Meta’s New Clash With NSO Group Over WhatsApp Phishing
Meta’s contempt motion against NSO Group is a legal action accusing a spyware vendor of breaching a permanent court order by mounting new phishing attacks against WhatsApp users, raising broader questions about whether existing cybersecurity enforcement tools can restrain surveillance-for-hire companies that operate across borders and rely on persistent technical and social-engineering tactics. Meta said it recently detected and blocked spear-phishing attempts linked to NSO Group that tried to trick people into clicking malicious links and send them to external websites outside WhatsApp. The activity included the creation of test accounts and groups on WhatsApp, which Meta has since removed. Domains tied to the campaign include fr24cast[.]com, ghazacast[.]com, and ikhwancast[.]com. Meta’s filing, made on Monday in federal court, argues these actions violate a permanent injunction that barred NSO from targeting WhatsApp or its users after earlier Pegasus spyware abuses.

From Pegasus Ruling to Alleged Injunction Violations
The contempt motion comes on the heels of earlier courtroom defeats for NSO Group Pegasus operations. In a previous ruling, a U.S. court found that NSO had violated U.S. laws by exploiting WhatsApp servers to deploy Pegasus spyware against more than 1,400 individuals worldwide. That case produced monetary damages of approximately USD 168 million (approx. RM774,000,000), later reduced to USD 4 million (approx. RM18,400,000), alongside a permanent injunction forbidding NSO from targeting WhatsApp or its users. According to Meta, the new WhatsApp phishing attack closely mirrors earlier “1-click” campaigns, where a single tap on a malicious link can expose a device without further interaction. By asking the judge to hold NSO in contempt, Meta argues that the spyware firm is defying both the spirit and the letter of that injunction and testing the limits of spyware court enforcement.

How NSO Group’s Pegasus Fits the Surveillance-for-Hire Model
NSO Group Pegasus spyware sits at the center of a surveillance-for-hire ecosystem that sells intrusion capabilities to government clients. Pegasus is not an ordinary hacking tool: once installed, it can read messages, activate the microphone and camera, and track a target’s movement around the clock, sometimes with no action needed from the victim. NSO says it supplies vetted authorities to fight crime and terrorism, but investigations by groups such as Amnesty International and Citizen Lab have linked Pegasus to the targeting of journalists, opposition politicians, lawyers, and human rights defenders.
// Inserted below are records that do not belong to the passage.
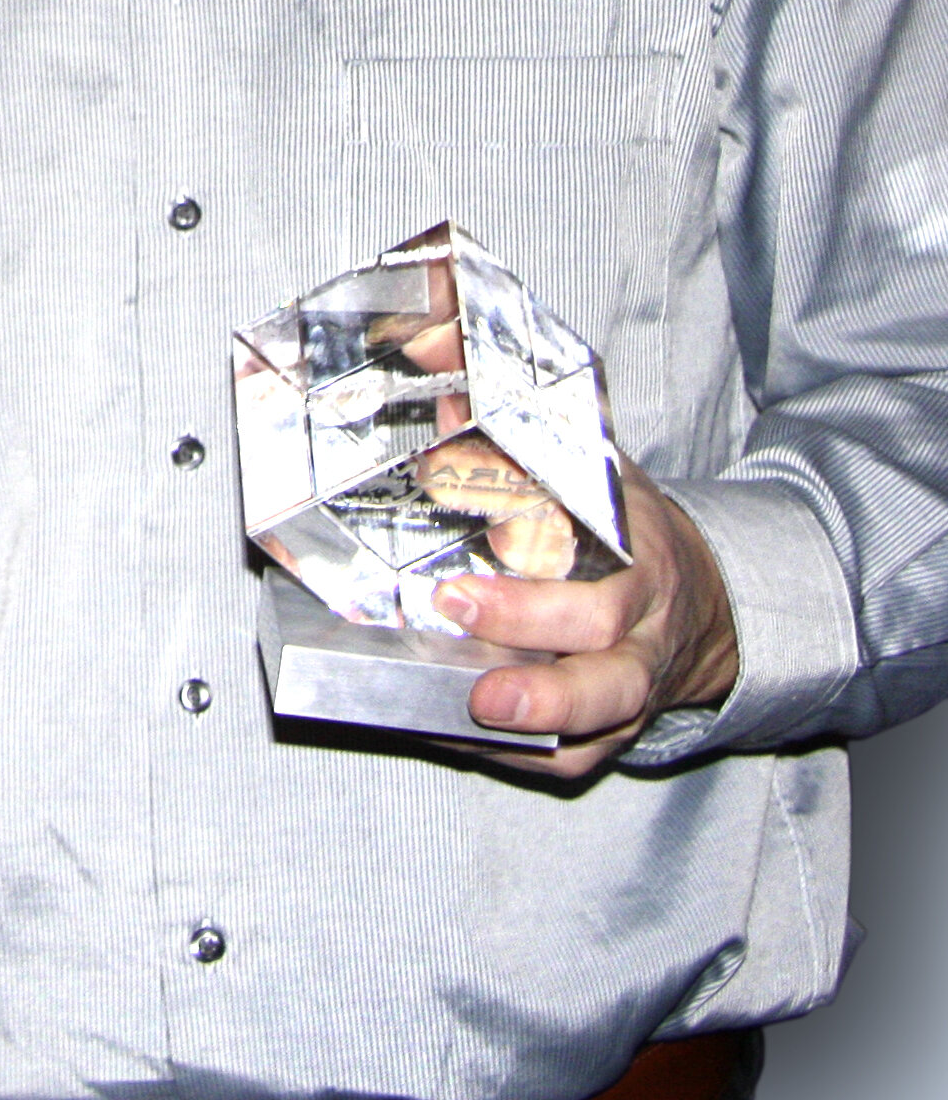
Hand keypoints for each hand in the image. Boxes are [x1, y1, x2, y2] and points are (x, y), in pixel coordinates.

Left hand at [438, 462, 739, 779]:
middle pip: (609, 677)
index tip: (455, 594)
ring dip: (531, 729)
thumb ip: (523, 442)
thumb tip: (446, 399)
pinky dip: (518, 754)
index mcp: (641, 572)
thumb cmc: (631, 533)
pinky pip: (573, 757)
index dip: (531, 605)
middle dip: (540, 681)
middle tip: (468, 666)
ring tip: (464, 715)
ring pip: (597, 727)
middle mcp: (643, 640)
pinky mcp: (616, 731)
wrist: (709, 602)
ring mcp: (634, 693)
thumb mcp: (598, 476)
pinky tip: (453, 733)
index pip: (598, 593)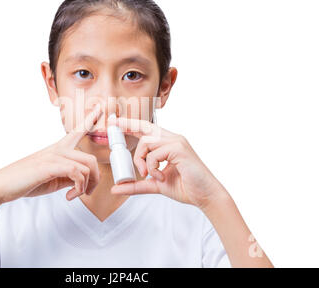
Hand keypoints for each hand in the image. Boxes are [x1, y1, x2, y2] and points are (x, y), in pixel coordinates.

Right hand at [0, 104, 102, 203]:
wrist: (3, 185)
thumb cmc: (27, 181)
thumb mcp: (53, 179)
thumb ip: (69, 176)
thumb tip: (83, 180)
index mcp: (58, 149)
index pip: (78, 131)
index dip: (90, 118)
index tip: (101, 108)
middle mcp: (58, 149)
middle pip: (91, 159)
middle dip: (95, 179)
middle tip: (86, 193)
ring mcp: (54, 156)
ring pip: (87, 166)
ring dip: (86, 186)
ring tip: (75, 195)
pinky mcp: (50, 165)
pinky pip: (77, 173)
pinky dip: (78, 188)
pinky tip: (69, 196)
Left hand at [109, 116, 226, 209]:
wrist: (206, 196)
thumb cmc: (186, 188)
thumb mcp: (155, 185)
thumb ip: (137, 185)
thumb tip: (116, 188)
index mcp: (168, 144)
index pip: (147, 130)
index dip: (132, 124)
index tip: (116, 122)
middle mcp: (173, 139)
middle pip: (145, 128)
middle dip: (128, 125)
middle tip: (112, 126)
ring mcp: (177, 142)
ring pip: (147, 142)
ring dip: (141, 160)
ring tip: (148, 174)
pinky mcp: (179, 149)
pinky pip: (155, 153)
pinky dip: (152, 167)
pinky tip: (160, 177)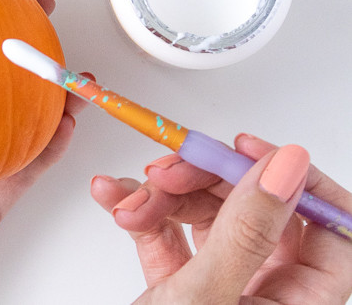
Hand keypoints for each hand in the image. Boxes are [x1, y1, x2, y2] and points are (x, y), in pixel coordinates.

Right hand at [91, 134, 351, 303]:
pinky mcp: (181, 282)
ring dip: (160, 195)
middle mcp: (267, 291)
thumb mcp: (206, 298)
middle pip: (254, 207)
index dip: (296, 181)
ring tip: (129, 198)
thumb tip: (288, 165)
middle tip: (169, 169)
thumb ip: (248, 231)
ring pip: (205, 214)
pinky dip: (140, 211)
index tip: (248, 152)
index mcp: (300, 302)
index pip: (332, 226)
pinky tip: (112, 198)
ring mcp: (223, 284)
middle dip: (202, 181)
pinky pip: (168, 232)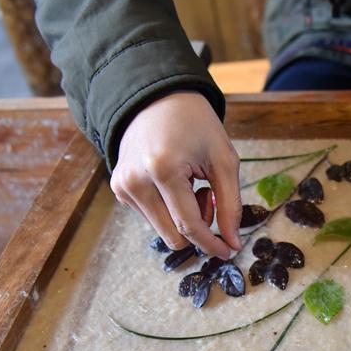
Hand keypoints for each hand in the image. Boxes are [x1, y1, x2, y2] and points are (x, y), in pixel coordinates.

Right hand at [110, 91, 240, 258]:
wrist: (158, 99)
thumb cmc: (196, 125)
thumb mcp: (224, 160)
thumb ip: (231, 205)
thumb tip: (232, 243)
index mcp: (163, 170)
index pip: (189, 226)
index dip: (211, 243)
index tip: (229, 251)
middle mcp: (135, 181)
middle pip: (174, 236)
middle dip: (199, 227)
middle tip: (209, 196)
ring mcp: (123, 186)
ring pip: (163, 230)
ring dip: (184, 219)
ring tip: (192, 186)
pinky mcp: (118, 189)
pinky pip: (151, 218)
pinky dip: (169, 211)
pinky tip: (176, 185)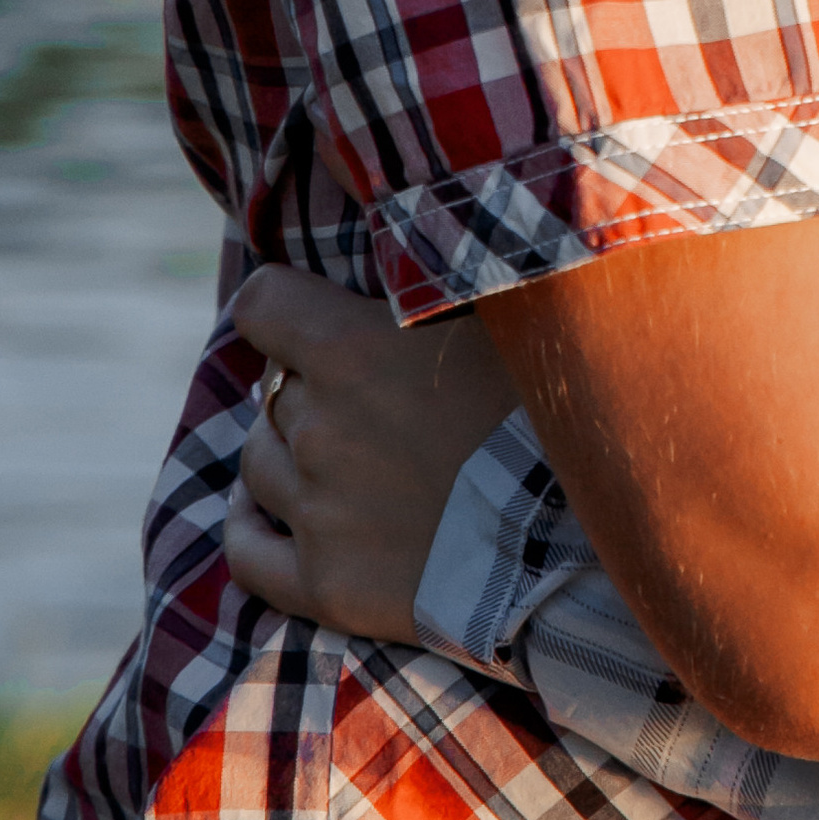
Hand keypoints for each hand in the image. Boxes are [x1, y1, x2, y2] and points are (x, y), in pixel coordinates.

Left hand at [221, 263, 521, 642]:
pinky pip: (247, 553)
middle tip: (370, 395)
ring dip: (285, 447)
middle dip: (310, 384)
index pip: (262, 302)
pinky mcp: (325, 583)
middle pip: (274, 386)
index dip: (282, 304)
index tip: (311, 314)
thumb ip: (442, 284)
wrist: (572, 542)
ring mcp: (315, 512)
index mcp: (350, 350)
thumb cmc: (548, 412)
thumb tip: (430, 236)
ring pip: (258, 460)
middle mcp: (316, 427)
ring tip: (335, 451)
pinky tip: (255, 510)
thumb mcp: (503, 320)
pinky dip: (246, 524)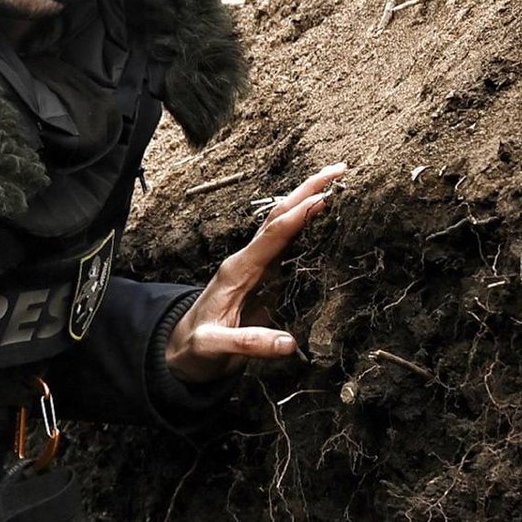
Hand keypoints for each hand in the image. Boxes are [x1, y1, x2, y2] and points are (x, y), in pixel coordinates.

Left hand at [164, 162, 346, 383]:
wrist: (182, 351)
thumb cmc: (195, 347)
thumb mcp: (214, 348)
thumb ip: (247, 344)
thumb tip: (288, 343)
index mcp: (237, 271)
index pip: (271, 237)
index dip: (297, 217)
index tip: (324, 198)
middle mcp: (247, 261)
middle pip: (279, 218)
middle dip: (307, 191)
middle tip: (339, 170)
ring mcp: (256, 267)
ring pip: (284, 226)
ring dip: (309, 201)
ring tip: (338, 182)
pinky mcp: (264, 278)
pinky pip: (288, 245)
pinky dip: (306, 225)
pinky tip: (325, 217)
NSO has also been placed on a U.S. Commerce Department blocklist for activities described as “contrary to the national security or foreign policy interests of the United States.” The new Meta contempt motion suggests that, injunction or not, NSO continues to run offensive operations that threaten WhatsApp users globally.
Cybersecurity Enforcement Meets a Cross-Border Spyware Industry
Meta’s move highlights how difficult cybersecurity enforcement becomes when courts confront cross-border spyware companies. WhatsApp first sued NSO in 2019 after a single Pegasus campaign hit around 1,400 users, but Meta now says similar attacks have resumed despite the permanent order. For Meta, the stakes are tied to the credibility of WhatsApp’s end-to-end encryption and the privacy promises it makes to billions of users; repeated breaches by a commercial spyware vendor are both a security risk and a reputational threat. At the same time, the contempt motion shows the limits of traditional remedies such as injunctions, sanctions, and blacklists when firms can retool their infrastructure and operate through shifting domains and intermediaries. A coalition of civil rights, privacy, and security groups that backed the injunction has framed the case as a test of whether surveillance-for-hire outfits can be meaningfully constrained by existing legal frameworks.
What the Case Means for WhatsApp Users and Future Regulation
For individual users, the Meta contempt motion is also a reminder that the most effective attacks against encrypted platforms often target people, not the encryption itself. The latest WhatsApp phishing attack relied on deceptive links in messages, rather than breaking end-to-end encryption. Meta says WhatsApp’s encryption remains intact, but it urges users to keep apps updated, report suspicious messages, and enable stricter account settings such as two-step verification and privacy limits on profile details and link previews. On the regulatory front, the dispute highlights a gap between courtroom victories and real-world deterrence. NSO has been sued, sanctioned, blacklisted, and now faces a contempt request, yet Meta alleges the company continues operating surveillance-for-hire campaigns. Future policy debates are likely to focus on stronger export controls, coordinated sanctions, and clearer liability rules for commercial spyware vendors that ignore court orders.